Exercise goal: Would you quote every one of the items below word for word, omitting the pictures?

Data:
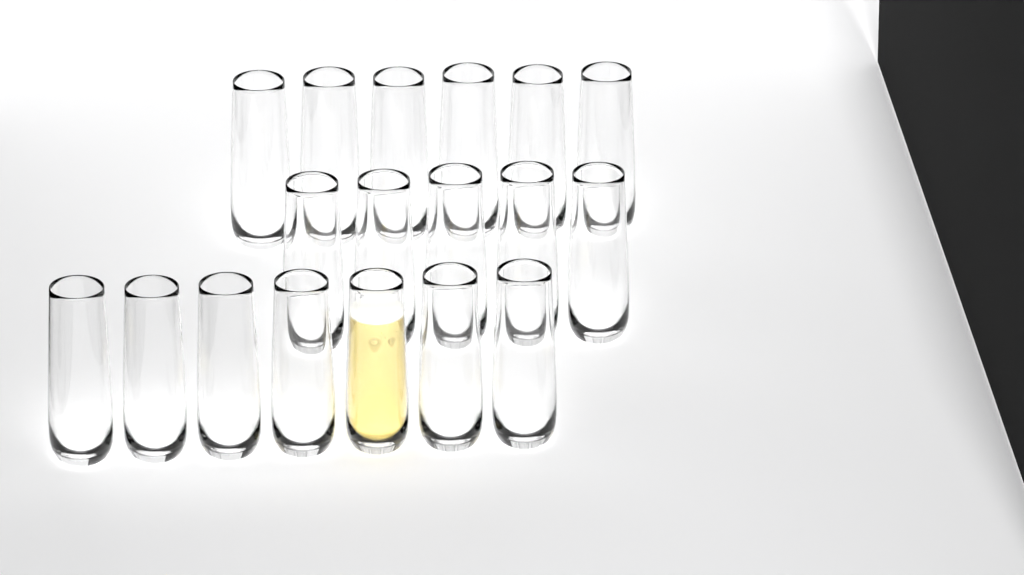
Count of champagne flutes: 18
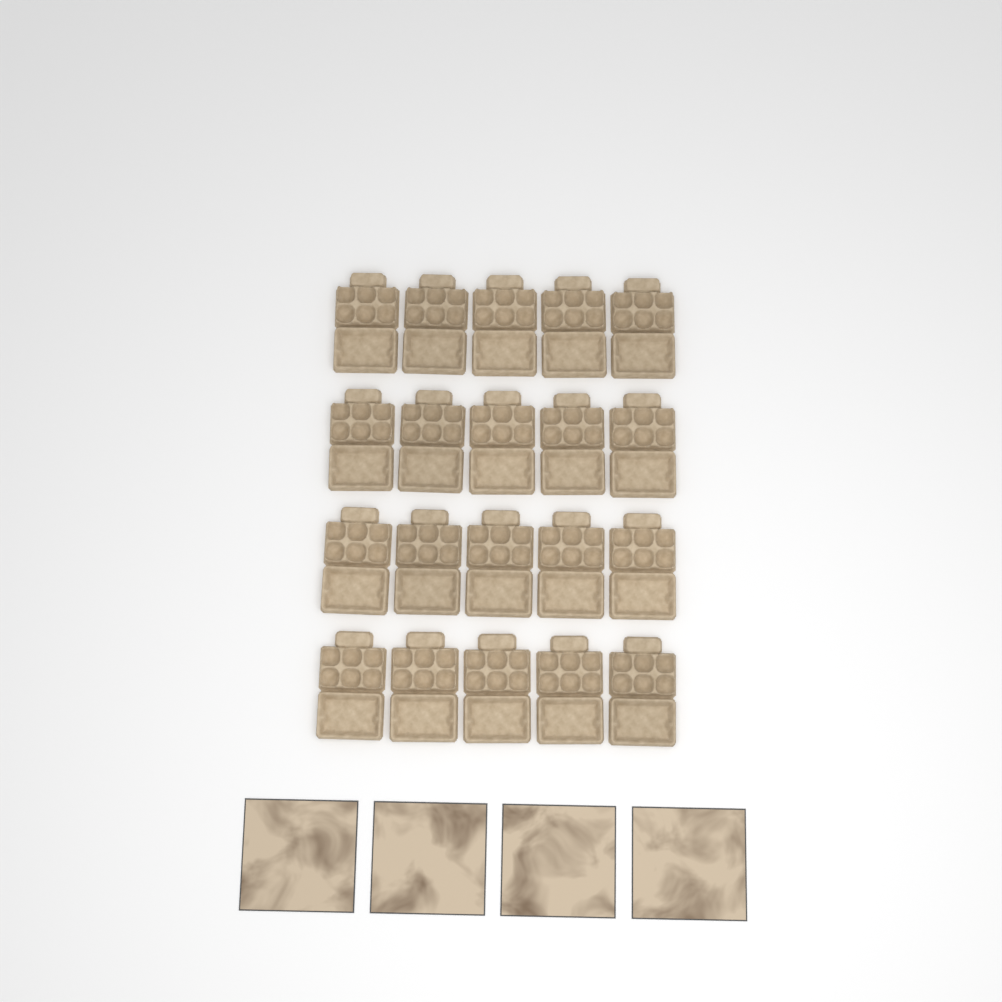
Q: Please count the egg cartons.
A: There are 20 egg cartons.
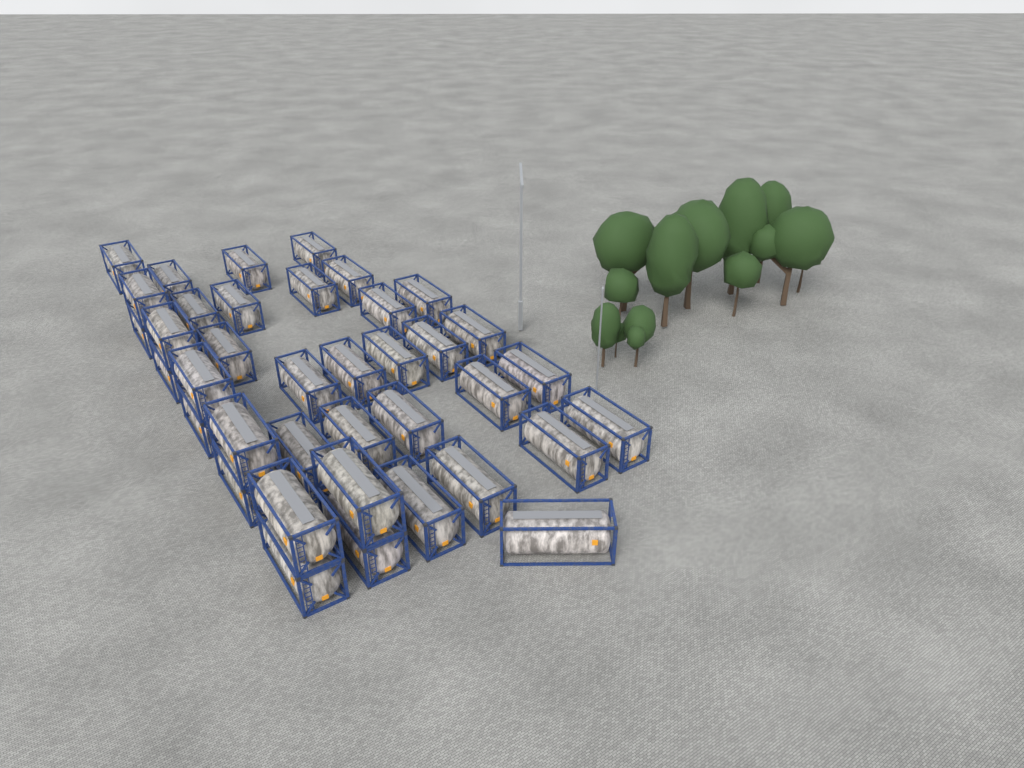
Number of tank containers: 38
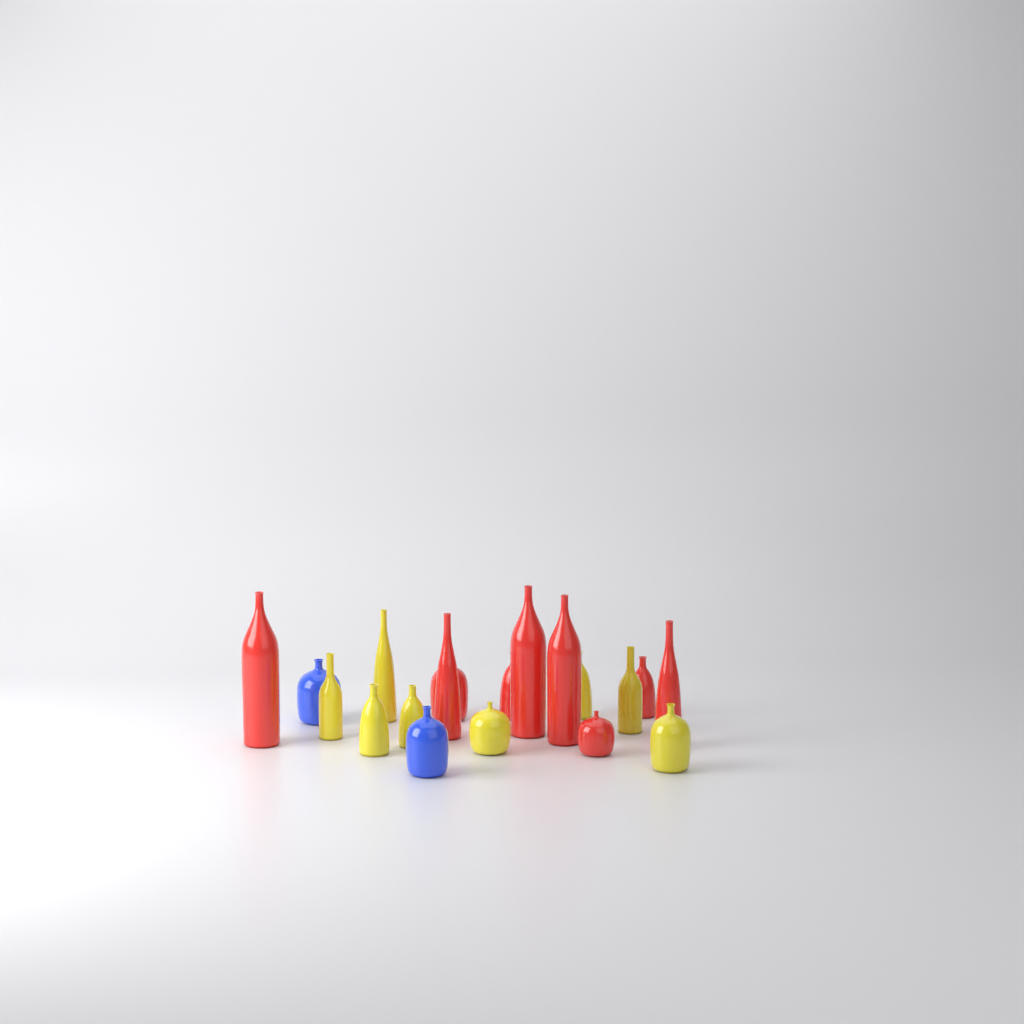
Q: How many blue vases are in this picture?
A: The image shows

Solution to the problem:
Count of champagne flutes: 18
Q: Please count the egg cartons.
A: There are 20 egg cartons.
Number of tank containers: 38
Q: How many blue vases are in this picture?
A: The image shows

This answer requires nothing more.